◆ **PROMPT**:
Please reproduce, exactly as given, the lines running from the start of the data to the line containing "sich selbst schreiben. Timotheus kann genau", inclusive, and omit the pictures.
Segment Open
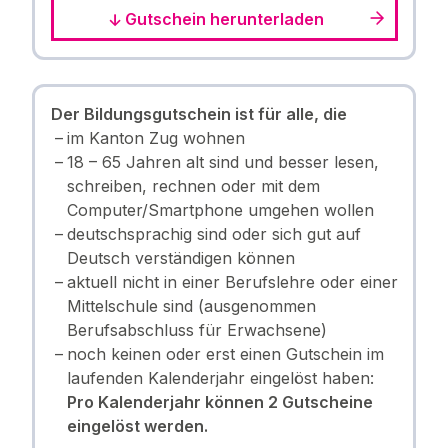
Gutschein herunterladen
Der Bildungsgutschein ist für alle, die
im Kanton Zug wohnen
18 – 65 Jahren alt sind und besser lesen,
schreiben, rechnen oder mit dem
Computer/Smartphone umgehen wollen
deutschsprachig sind oder sich gut auf
Deutsch verständigen können
aktuell nicht in einer Berufslehre oder einer
Mittelschule sind (ausgenommen
Berufsabschluss für Erwachsene)
noch keinen oder erst einen Gutschein im
laufenden Kalenderjahr eingelöst haben:
Pro Kalenderjahr können 2 Gutscheine
eingelöst werden.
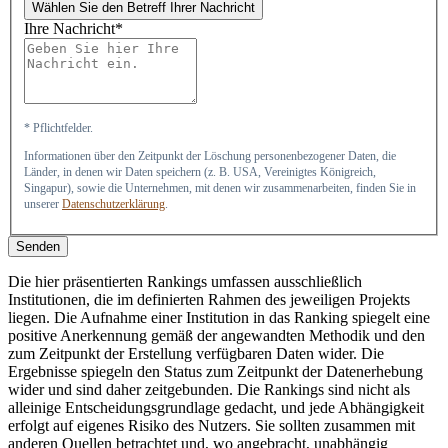
Wählen Sie den Betreff Ihrer Nachricht
Ihre Nachricht*
* Pflichtfelder.
Informationen über den Zeitpunkt der Löschung personenbezogener Daten, die
Länder, in denen wir Daten speichern (z. B. USA, Vereinigtes Königreich,
Singapur), sowie die Unternehmen, mit denen wir zusammenarbeiten, finden Sie in
unserer
Datenschutzerklärung
.
Senden
Die hier präsentierten Rankings umfassen ausschließlich
Institutionen, die im definierten Rahmen des jeweiligen Projekts
liegen. Die Aufnahme einer Institution in das Ranking spiegelt eine
positive Anerkennung gemäß der angewandten Methodik und den
zum Zeitpunkt der Erstellung verfügbaren Daten wider. Die
Ergebnisse spiegeln den Status zum Zeitpunkt der Datenerhebung
wider und sind daher zeitgebunden. Die Rankings sind nicht als
alleinige Entscheidungsgrundlage gedacht, und jede Abhängigkeit
erfolgt auf eigenes Risiko des Nutzers. Sie sollten zusammen mit
anderen Quellen betrachtet und, wo angebracht, unabhängig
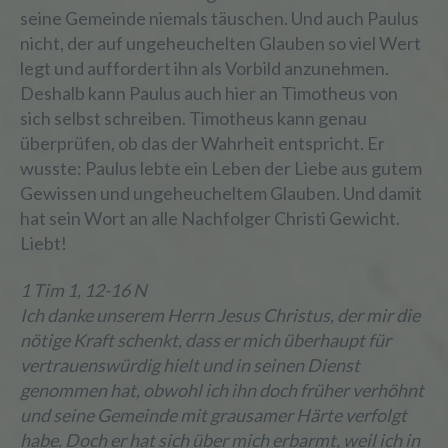
seine Gemeinde niemals täuschen. Und auch Paulus
nicht, der auf ungeheuchelten Glauben so viel Wert
legt und auffordert ihn als Vorbild anzunehmen.
Deshalb kann Paulus auch hier an Timotheus von
sich selbst schreiben. Timotheus kann genau
überprüfen, ob das der Wahrheit entspricht. Er
wusste: Paulus lebte ein Leben der Liebe aus gutem
Gewissen und ungeheucheltem Glauben. Und damit
hat sein Wort an alle Nachfolger Christi Gewicht.
Liebt!
1 Tim 1, 12-16 N
Ich danke unserem Herrn Jesus Christus, der mir die
nötige Kraft schenkt, dass er mich überhaupt für
vertrauenswürdig hielt und in seinen Dienst
genommen hat, obwohl ich ihn doch früher verhöhnt
und seine Gemeinde mit grausamer Härte verfolgt
habe. Doch er hat sich über mich erbarmt, weil ich in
Segment Closed
◆ **EXERCISE ANSWER**:
Gutschein herunterladen
Der Bildungsgutschein ist für alle, die
im Kanton Zug wohnen
18 – 65 Jahren alt sind und besser lesen,
schreiben, rechnen oder mit dem
Computer/Smartphone umgehen wollen
deutschsprachig sind oder sich gut auf
Deutsch verständigen können
aktuell nicht in einer Berufslehre oder einer
Mittelschule sind (ausgenommen
Berufsabschluss für Erwachsene)
noch keinen oder erst einen Gutschein im
laufenden Kalenderjahr eingelöst haben:
Pro Kalenderjahr können 2 Gutscheine
eingelöst werden.
Wählen Sie den Betreff Ihrer Nachricht
Ihre Nachricht*
* Pflichtfelder.
Informationen über den Zeitpunkt der Löschung personenbezogener Daten, die
Länder, in denen wir Daten speichern (z. B. USA, Vereinigtes Königreich,
Singapur), sowie die Unternehmen, mit denen wir zusammenarbeiten, finden Sie in
unserer
Datenschutzerklärung
.
Senden
Die hier präsentierten Rankings umfassen ausschließlich
Institutionen, die im definierten Rahmen des jeweiligen Projekts
liegen. Die Aufnahme einer Institution in das Ranking spiegelt eine
positive Anerkennung gemäß der angewandten Methodik und den
zum Zeitpunkt der Erstellung verfügbaren Daten wider. Die
Ergebnisse spiegeln den Status zum Zeitpunkt der Datenerhebung
wider und sind daher zeitgebunden. Die Rankings sind nicht als
alleinige Entscheidungsgrundlage gedacht, und jede Abhängigkeit
erfolgt auf eigenes Risiko des Nutzers. Sie sollten zusammen mit
anderen Quellen betrachtet und, wo angebracht, unabhängig
seine Gemeinde niemals täuschen. Und auch Paulus
nicht, der auf ungeheuchelten Glauben so viel Wert
legt und auffordert ihn als Vorbild anzunehmen.
Deshalb kann Paulus auch hier an Timotheus von
sich selbst schreiben. Timotheus kann genau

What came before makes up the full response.